AndrewP
AndrewP

Reputation: 21

How to define a function that returns a function with signature dependent on parameters

I'd like to get F# code that leads to same behavior as following C# code:

public abstract class ModelBase<TIn, TOut>
{
  internal abstract Func<TIn, TOut> GetFuncInternal();
}

public class Model1 : ModelBase<Tuple<int, int>, int>
{
  private int _val;
  public Model1(int val)
  {
    _val = val;
  }

  internal override Func<Tuple<int, int>, int> GetFuncInternal()
  {
    return _ => _val; 
  }
}

public class Model2 : ModelBase<Tuple<int, double>, double>
{
  private double _val;
  public Model2(double val)
  {
    _val = val;
  }

  internal override Func<Tuple<int, double>, double> GetFuncInternal()
  {
    return _ => _val;
  }
}

public class Model3 : ModelBase<int, bool>
{
  internal override Func<int, bool> GetFuncInternal()
  {
    return _ => true;
  }
}

public static class Helpers
{
  public static Func<TIn, TOut> GetFunc<TIn, TOut>(ModelBase<TIn, TOut> model)
  {
    return model.GetFuncInternal();
  }
}

So code above can be used in the following way:

var func1 = Helpers.GetFunc(new Model1(1));
var func2 = Helpers.GetFunc(new Model2(1.0));
var func3 = Helpers.GetFunc(new Model3());

As you can see the type of GetFunc result depends on type of its parameters.

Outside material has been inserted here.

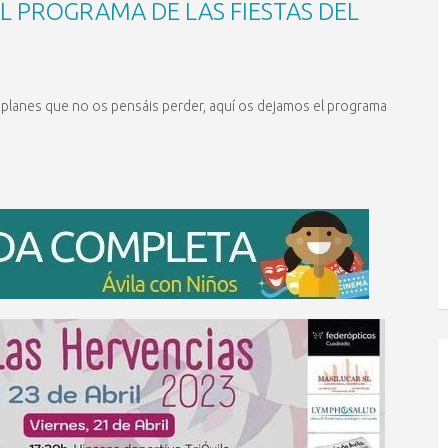
L PROGRAMA DE LAS FIESTAS DEL
os planes que no os pensáis perder, aquí os dejamos el programa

In F# Models defined as discriminated union:

type Model = 
  | Model1 of int
  | Model2 of double
  | Model3

And the question is: how to define GetFunc in F#? I need something like that (of course following sample doesn't compiled because of type mismatch in pattern matching):

let GetFunc (m: Model) = 
  match  m with
  | Model1 i -> fun (x: int, y: int) -> i
  | Model2 d -> fun (x: int, y: double) -> d
  | Model3 ->   fun (x: int) -> true

Upvotes: 0

Views: 212

Answers (1)

Brian
Brian

Reputation: 118865

Don't define Model like that. Actually, it's hard to tell what you're doing, but this smells like a domain where you don't need to define any types. Just use lambdas and you don't need any of these model types. What are you actually trying to do?